6.0 KiB
Architecture of the Auto-Sync framework
This document is split into four parts.
- An overview of the update process and which subcomponents of
auto-sync
do what. - The instructions how to update an architecture which already supports
auto-sync
. - Instructions how to refactor an architecture to use
auto-sync
. - Notes about how to add a new architecture to Capstone with
auto-sync
.
Please read the section about capstone module design in ARCHITECTURE.md before proceeding. The architectural understanding is important for the following.
Update procedure
As already described in the ARCHITECTURE
document, Capstone uses translated
and generated source code from LLVM.
Because LLVM is written in C++ and Capstone in C the update process is internally complicated but almost completely automated.
auto-sync
categorizes source files of a module into three groups. Each group is updated differently.
File type | Update method | Edits by hand |
---|---|---|
Generated files | Generated by patched LLVM backends | Never/Not allowed |
Translated LLVM C++ files | CppTranslater and Differ |
Only changes which are too complicated for automation. |
Capstone files | By hand | all |
Let's look at the update procedure for each group in detail.
Note: The only exception to touch generated files is via git patches. This is the last resort if something is broken in LLVM, and we cannot generate correct files.
Generated files
Generated files always have the file extension .inc
.
There are generated files for the LLVM code and for Capstone. They can be distinguished by their names:
- For Capstone:
<ARCH>GenCS<NAME>.inc
. - For LLVM code:
<ARCH>Gen<NAME>.inc
.
The files are generated by refactored LLVM TableGen emitter backends.
The procedure looks roughly like this:
┌──────────┐
1 2 3 4 │CS .inc │
┌───────┐ ┌───────────┐ ┌───────────┐ ┌──────────┐ ┌─►│files │
│ .td │ │ │ │ │ │ Code- │ │ └──────────┘
│ files ├────►│ TableGen ├────►│ CodeGen ├────►│ Emitter ├──┤
└───────┘ └──────┬────┘ └───────────┘ └──────────┘ │ ┌──────────┐
│ ▲ └─►│LLVM .inc │
└─────────────────────────────────┘ │files │
└──────────┘
-
LLVM architectures are defined in
.td
files. They describe instructions, operands, features and other properties of an architecture. -
LLVM TableGen parses these files and converts them to an internal representation.
-
In the second step a TableGen component called CodeGen abstracts the these properties even further. The result is a representation which is not specific to any architecture (e.g. the
CodeGenInstruction
class can represent a machine instruction of any architecture). -
The
Code-Emitter
uses the abstract representation of the architecture (provided fromCodeGen
) to generated state machines for instruction decoding. Architecture specific information (think of register names, operand properties etc.) is taken fromTableGen's
internal representation.
The result is emitted to .inc
files. Those are included in the translated C++ files or Capstone code where necessary.
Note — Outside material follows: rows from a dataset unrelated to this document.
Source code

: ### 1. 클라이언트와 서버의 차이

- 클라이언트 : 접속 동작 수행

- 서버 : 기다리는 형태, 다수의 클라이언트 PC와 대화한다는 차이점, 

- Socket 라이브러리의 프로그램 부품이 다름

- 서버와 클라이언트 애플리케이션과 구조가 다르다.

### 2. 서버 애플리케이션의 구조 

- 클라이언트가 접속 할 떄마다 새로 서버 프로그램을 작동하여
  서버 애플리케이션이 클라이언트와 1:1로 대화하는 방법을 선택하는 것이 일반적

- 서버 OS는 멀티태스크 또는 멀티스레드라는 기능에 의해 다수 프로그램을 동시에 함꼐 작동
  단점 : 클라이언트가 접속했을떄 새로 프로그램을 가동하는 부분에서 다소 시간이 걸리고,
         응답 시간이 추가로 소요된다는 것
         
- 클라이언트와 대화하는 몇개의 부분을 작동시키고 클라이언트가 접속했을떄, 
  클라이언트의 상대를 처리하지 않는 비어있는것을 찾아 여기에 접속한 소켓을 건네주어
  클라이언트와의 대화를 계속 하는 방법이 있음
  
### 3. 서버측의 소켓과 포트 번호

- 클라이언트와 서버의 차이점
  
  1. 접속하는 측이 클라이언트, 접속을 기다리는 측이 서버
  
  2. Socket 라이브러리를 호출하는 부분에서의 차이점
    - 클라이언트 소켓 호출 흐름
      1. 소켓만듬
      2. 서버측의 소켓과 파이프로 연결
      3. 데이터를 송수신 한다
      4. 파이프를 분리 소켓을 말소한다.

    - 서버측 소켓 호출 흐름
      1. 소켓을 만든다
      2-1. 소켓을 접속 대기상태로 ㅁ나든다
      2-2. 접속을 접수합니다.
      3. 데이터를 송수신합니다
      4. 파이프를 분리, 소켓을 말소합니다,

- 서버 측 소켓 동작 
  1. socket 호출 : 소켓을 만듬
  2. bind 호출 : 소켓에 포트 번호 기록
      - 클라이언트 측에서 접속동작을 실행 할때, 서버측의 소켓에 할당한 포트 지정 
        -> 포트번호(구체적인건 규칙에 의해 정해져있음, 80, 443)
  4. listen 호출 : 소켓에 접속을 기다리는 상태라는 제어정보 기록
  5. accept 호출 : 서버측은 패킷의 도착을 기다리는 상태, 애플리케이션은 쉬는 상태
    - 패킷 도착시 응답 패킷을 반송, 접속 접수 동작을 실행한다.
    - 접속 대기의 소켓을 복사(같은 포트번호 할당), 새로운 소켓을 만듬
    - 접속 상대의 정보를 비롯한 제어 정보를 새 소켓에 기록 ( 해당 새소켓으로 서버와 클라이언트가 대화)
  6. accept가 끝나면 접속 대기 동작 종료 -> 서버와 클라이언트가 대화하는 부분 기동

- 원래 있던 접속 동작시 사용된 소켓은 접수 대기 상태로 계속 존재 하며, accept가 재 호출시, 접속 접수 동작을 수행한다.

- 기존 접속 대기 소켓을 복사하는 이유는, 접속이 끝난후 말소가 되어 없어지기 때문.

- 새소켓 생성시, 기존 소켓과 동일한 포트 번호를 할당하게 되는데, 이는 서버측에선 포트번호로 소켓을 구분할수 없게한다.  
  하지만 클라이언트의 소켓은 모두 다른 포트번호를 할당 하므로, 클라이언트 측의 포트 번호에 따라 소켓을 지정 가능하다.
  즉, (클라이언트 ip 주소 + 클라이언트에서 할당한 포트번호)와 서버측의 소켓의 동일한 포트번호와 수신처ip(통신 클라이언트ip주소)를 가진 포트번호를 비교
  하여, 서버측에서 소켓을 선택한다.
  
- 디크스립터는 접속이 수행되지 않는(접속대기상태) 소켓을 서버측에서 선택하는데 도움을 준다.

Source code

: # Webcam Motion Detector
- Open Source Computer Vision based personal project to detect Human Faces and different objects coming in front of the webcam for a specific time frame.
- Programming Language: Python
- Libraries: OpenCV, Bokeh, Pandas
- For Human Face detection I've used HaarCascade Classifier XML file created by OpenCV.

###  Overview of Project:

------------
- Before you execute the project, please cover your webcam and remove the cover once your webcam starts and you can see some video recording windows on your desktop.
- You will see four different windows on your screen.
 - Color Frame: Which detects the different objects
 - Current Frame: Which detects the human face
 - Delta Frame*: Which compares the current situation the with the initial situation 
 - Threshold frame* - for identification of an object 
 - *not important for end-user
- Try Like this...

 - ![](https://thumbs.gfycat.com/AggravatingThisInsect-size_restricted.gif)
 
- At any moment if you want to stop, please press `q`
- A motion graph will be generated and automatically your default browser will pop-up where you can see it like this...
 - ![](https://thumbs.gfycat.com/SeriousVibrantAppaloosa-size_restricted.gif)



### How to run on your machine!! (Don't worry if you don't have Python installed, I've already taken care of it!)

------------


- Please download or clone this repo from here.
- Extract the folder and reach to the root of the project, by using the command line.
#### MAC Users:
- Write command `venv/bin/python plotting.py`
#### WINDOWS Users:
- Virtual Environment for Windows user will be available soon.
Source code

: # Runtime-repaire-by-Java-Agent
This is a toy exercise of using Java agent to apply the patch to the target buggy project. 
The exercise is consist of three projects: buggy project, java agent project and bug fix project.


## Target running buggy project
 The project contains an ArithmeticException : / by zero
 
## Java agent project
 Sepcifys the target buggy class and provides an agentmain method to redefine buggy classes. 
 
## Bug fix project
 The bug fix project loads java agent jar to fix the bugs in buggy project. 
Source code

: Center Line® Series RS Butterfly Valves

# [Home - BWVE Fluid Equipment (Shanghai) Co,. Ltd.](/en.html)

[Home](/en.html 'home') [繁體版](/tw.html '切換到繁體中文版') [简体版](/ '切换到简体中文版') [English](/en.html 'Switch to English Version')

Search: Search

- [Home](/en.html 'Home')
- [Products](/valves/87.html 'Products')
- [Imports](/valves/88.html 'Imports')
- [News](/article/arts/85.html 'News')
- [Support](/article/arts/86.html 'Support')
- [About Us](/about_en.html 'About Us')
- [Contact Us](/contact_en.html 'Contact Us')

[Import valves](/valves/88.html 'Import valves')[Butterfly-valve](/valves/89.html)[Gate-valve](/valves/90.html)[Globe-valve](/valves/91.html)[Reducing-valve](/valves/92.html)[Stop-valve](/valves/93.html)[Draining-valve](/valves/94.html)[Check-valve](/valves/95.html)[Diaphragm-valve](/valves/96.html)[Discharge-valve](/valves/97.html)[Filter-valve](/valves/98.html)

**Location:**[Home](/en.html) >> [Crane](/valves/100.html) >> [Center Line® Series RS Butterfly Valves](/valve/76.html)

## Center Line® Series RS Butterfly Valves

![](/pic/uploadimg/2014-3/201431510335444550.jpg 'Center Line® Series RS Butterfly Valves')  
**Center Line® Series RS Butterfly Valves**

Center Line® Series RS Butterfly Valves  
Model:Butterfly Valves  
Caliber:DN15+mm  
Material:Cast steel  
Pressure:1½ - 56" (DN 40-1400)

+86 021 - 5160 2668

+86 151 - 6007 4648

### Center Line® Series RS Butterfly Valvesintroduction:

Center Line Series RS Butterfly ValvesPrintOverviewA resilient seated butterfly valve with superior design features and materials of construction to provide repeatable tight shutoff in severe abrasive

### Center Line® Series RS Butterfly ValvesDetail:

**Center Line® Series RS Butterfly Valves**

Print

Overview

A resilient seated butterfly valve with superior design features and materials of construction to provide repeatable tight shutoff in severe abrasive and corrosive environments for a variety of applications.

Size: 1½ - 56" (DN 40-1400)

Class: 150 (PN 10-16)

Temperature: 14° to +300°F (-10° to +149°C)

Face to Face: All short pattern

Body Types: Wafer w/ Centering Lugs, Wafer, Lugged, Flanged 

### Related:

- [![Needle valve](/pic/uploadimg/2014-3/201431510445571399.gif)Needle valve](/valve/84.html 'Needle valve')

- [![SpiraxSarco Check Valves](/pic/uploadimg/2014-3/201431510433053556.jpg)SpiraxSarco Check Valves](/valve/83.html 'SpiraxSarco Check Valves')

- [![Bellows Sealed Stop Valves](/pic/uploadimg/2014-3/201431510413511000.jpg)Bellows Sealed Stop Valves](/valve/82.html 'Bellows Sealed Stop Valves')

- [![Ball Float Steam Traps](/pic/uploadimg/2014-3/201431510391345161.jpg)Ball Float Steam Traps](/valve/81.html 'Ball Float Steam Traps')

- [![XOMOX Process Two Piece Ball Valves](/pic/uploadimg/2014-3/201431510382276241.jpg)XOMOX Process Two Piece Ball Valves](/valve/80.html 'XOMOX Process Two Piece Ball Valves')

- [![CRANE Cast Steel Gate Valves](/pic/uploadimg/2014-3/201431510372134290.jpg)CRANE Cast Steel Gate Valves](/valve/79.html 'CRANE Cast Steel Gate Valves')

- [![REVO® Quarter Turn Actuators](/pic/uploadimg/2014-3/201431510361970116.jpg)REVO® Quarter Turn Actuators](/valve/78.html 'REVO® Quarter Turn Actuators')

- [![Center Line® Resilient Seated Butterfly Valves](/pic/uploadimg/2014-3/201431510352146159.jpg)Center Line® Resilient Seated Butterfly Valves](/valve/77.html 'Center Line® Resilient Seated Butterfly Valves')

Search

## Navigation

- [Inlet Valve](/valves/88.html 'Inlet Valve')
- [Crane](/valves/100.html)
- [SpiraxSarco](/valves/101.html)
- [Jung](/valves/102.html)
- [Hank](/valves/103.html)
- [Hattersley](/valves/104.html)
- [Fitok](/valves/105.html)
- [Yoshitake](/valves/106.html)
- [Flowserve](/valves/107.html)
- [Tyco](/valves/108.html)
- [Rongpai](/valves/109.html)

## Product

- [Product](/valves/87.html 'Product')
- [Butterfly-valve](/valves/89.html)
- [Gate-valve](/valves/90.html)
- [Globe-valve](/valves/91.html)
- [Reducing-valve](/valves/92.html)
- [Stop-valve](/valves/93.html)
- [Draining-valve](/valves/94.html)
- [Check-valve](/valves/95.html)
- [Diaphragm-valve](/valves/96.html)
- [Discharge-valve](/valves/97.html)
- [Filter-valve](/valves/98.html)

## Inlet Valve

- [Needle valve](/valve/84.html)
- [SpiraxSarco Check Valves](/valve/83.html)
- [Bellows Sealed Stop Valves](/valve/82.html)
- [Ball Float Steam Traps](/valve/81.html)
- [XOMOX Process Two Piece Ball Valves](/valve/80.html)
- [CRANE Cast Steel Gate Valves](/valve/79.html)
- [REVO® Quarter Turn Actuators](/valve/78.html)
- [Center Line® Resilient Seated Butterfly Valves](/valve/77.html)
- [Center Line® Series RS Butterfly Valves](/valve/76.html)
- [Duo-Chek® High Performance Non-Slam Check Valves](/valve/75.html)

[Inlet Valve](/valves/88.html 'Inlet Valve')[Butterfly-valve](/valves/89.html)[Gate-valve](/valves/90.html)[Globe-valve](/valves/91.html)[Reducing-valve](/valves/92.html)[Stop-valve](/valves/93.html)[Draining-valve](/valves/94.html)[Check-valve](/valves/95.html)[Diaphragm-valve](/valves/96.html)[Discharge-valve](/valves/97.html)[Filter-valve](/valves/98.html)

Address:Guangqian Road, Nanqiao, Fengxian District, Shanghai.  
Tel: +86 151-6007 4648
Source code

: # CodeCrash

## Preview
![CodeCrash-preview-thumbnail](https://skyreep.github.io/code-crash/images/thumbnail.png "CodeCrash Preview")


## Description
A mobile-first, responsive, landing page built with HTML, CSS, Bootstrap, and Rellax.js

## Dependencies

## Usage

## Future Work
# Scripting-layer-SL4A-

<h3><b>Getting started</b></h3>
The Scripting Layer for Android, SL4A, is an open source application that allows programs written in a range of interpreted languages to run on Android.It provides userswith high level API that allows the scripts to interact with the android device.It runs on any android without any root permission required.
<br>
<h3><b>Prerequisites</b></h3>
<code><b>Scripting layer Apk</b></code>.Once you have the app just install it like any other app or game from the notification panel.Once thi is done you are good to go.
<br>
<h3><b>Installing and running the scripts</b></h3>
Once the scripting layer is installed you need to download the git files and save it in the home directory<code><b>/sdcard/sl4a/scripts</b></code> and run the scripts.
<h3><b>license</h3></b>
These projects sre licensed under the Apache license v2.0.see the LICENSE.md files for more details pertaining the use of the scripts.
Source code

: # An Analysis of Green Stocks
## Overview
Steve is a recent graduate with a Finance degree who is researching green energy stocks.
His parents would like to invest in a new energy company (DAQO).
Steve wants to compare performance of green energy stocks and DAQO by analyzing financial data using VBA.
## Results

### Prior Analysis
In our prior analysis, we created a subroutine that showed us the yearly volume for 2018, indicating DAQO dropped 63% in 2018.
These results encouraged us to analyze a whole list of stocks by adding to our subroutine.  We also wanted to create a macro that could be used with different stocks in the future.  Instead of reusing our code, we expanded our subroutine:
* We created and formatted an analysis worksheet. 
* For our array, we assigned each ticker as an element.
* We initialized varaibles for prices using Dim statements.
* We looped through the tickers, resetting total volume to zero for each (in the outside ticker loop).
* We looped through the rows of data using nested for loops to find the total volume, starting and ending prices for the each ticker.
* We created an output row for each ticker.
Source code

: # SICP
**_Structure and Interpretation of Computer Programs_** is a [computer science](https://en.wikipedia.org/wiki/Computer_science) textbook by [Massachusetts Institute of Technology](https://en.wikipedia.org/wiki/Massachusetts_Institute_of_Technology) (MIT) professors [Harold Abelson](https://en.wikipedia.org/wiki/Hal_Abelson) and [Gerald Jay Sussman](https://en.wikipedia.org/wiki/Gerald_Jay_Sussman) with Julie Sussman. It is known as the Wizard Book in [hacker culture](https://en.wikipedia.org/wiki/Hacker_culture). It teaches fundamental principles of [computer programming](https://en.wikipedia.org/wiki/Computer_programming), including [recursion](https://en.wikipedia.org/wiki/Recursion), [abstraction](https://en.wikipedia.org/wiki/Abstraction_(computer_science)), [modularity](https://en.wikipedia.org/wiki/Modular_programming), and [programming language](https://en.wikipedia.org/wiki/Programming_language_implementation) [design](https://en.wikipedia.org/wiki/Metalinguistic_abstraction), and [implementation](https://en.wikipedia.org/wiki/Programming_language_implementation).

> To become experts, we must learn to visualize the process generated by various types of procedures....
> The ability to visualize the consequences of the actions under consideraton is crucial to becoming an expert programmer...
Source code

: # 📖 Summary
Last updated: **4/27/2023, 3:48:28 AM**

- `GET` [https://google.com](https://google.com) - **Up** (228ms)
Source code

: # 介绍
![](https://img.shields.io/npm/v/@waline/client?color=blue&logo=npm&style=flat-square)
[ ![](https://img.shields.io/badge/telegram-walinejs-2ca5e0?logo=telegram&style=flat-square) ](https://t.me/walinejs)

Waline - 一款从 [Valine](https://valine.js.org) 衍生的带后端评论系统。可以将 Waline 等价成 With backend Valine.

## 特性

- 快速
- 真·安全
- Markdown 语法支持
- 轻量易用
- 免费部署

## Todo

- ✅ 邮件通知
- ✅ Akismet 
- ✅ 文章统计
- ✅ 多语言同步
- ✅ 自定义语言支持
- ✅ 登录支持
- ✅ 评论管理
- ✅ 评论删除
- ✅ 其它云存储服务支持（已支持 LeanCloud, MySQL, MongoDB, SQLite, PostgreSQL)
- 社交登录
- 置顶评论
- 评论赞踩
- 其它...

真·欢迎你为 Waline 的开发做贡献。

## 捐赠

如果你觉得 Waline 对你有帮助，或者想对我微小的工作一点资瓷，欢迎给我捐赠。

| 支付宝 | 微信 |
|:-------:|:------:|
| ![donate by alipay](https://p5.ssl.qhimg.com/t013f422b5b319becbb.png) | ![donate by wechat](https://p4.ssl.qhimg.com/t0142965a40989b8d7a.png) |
Translation of LLVM C++ files
We use two tools to translate C++ to C files.
First the CppTranslator
and afterward the Differ
.
The CppTranslator
parses the C++ files and patches C++ syntax
with its equivalent C syntax.
Note: For details about this checkout suite/auto-sync/CppTranslator/README.md
.
Because the result of the CppTranslator
is not perfect,
we still have many syntax problems left.
Those need to be fixed partially by hand.
Differ
In order to ease this process we run the Differ
after the CppTranslator
.
The Differ
compares our two versions of C files we have now.
One of them are the C files currently used by the architecture module.
On the other hand we have the translated C files. Those are still faulty and need to be fixed.
Most fixes are syntactical problems. Those were almost always resolved before, during the last update.
The Differ
helps you to compare the files and let you select which version to accept.
Sometimes (not very often though), the newly translated C files contain important changes. Most often though, the old files are already correct.
The Differ
parses both files into an abstract syntax tree and compares certain nodes with the same name
(mostly functions).
The user can choose if she accepts the version from the translated file or the old file. This decision is saved for every node. If there exists a saved decision for two nodes, and the nodes did not change since the last time, it applies the previous decision automatically again.
The Differ
is far from perfect. It only helps to automatically apply "known to be good" fixes
and gives the user a better interface to solve the other problems.
But there will still be syntax errors left afterward. These must be fixed by hand.